Fire licked along the metal, and Lila smiled.

This she hadn’t seen Lenos do.

The flames spread until they coated the blades from hilt to tip, burning with golden light.

This she hadn’t seen anyone do.

What am I? One of a kind.

They said the same thing about Kell.

The Red messenger.

The black-eyed prince.

The last Antari.

But as she twirled the fire-slicked knives in her fingers, she couldn’t help but wonder …

Were they really one of a kind, or two?

She carved a fiery arc through the air, marveling at the path of light trailing like a comet’s tail, and remembered the feeling of his eyes on her back as she walked away. Waiting. Lila smiled at the memory. She had no doubt their paths would cross again.

And when they did, she would show him what she could do.

I

RED LONDON

Kell knelt in the center of the Basin.

The large circular room was hollowed out of one of the bridge pillars that held up the palace. Set beneath the Isle’s current, the faintest red glow from the river permeated the glassy stone walls with eerie light. A concentration circle had been etched into the stone floor, its pattern designed to channel power, and the whole space, wall and air alike, hummed with energy, a deep resonant sound like the inside of a bell.

Kell felt the power welling in him, wanting out—felt all the energy and the tension and the anger and the fear clawing for escape—but he forced himself to focus on his breathing, to find his center, to make a conscious act of the process that had become so natural. He wound back the mental clock until he was ten again, sitting on the floor of the monastic cell in the London Sanctuary, Master Tieren’s steady voice in his head.

Magic is tangled, so you must be smooth.

Magic is wild, so you must be tame.

Magic is chaos, so you must be calm.

Are you calm, Kell?

Kell rose slowly to his feet, and raised his head. Beyond the concentration circle, the darkness twisted and the shadows loomed. In the flickering torchlight, sparring forms seemed to take the faces of enemies.

Tieren’s soothing voice faded from his head, and Holland’s cold tone took its place.

Do you know what makes you weak?

The Antari’s voice echoed in his head.

Kell stared into the shadows beyond the circle, imagining a flutter of cloak, a glint of steel.

You’ve never had to be strong.

The torchlight wavered, and Kell inhaled, exhaled, and struck.

He slammed into the first form, toppling it. By the time the shadow fell, Kell was already turning on the second one at his back.

You’ve never had to try.

Kell threw out his hand; water leaped to circle it and then, in one motion, sailed toward the figure, turning to ice the instant before it crashed into the form’s head.

You’ve never had to fight.

Kell spun and found himself face to face with a shadow that took the shape of Holland.

And you’ve certainly never had to fight for your life.

Once he would have hesitated—once he had hesitated—but not this time. With a flick of his hand, metal spikes slid from the sheath at his wrist and into his palm. They rose into the air and shot forward, burying themselves in the specter’s throat, his heart, his head.

But there were still more shadows. Always more.
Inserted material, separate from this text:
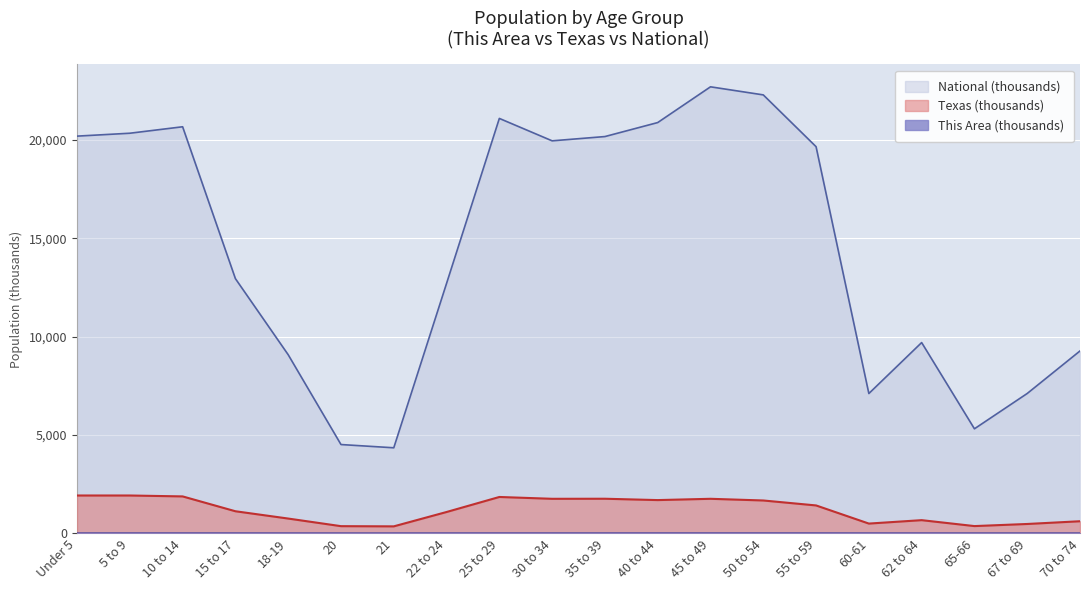

What is the lowest value of the This Area series?

0.2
Kell pressed himself against the Basin’s curved wall and raised his hands. A small triangle of sharpened metal glinted on the back of his wrist; when he flexed his hand down it became a point, and Kell sliced his palm across with it, drawing blood. He pressed his hands together, then pulled them apart.

“As Osoro,” he told the blood.

Darken.

The command rang out, echoing through the chamber, and between his palms the air began to thicken and swirl into shadows as thick as smoke. It billowed forth, and in moments the room was engulfed in darkness.

Kell sagged back into the cold stone wall of the room, breathless and dizzy from the force of so much magic. Sweat trickled into his eyes—one blue, the other solid black—as he let the silence of the space settle over him.

“Did you kill them all?”

The voice came from somewhere behind him, not a phantom but flesh and blood, and threaded with amusement.

“I’m not sure,” said Kell. He collapsed the space between his palms, and the veil of darkness dissolved instantly, revealing the room for what it was: an empty stone cylinder clearly designed for meditation, not combat. The sparring forms were scattered, one burning merrily, another shot full of metal lances. The others—bashed, battered, broken—could hardly be called training dummies anymore. He closed his hand into a fist, and the fire on the burning dummy went out.

“Show-off,” muttered Rhy. The prince was leaning in the arched entryway, his amber eyes caught like a cat’s by the torchlight. Kell ran a bloody hand through his copper hair as his brother stepped forward, his boots echoing on the stone floor of the Basin.

Rhy and Kell were not actually brothers, not by blood. One year Rhy’s senior, Kell had been brought to the Arnesian royal family when he was five, with no family and no memory. Indeed, with nothing but a dagger and an all-black eye: the mark of an Antari magician. But Rhy was the closest thing to a brother Kell had ever known. He would give his life for the prince. And—very recently—he had.

Rhy raised a brow at the remains of Kell’s training. “I always thought being an Antari meant you didn’t need to practice, that it all came”—he gestured absently—“naturally.”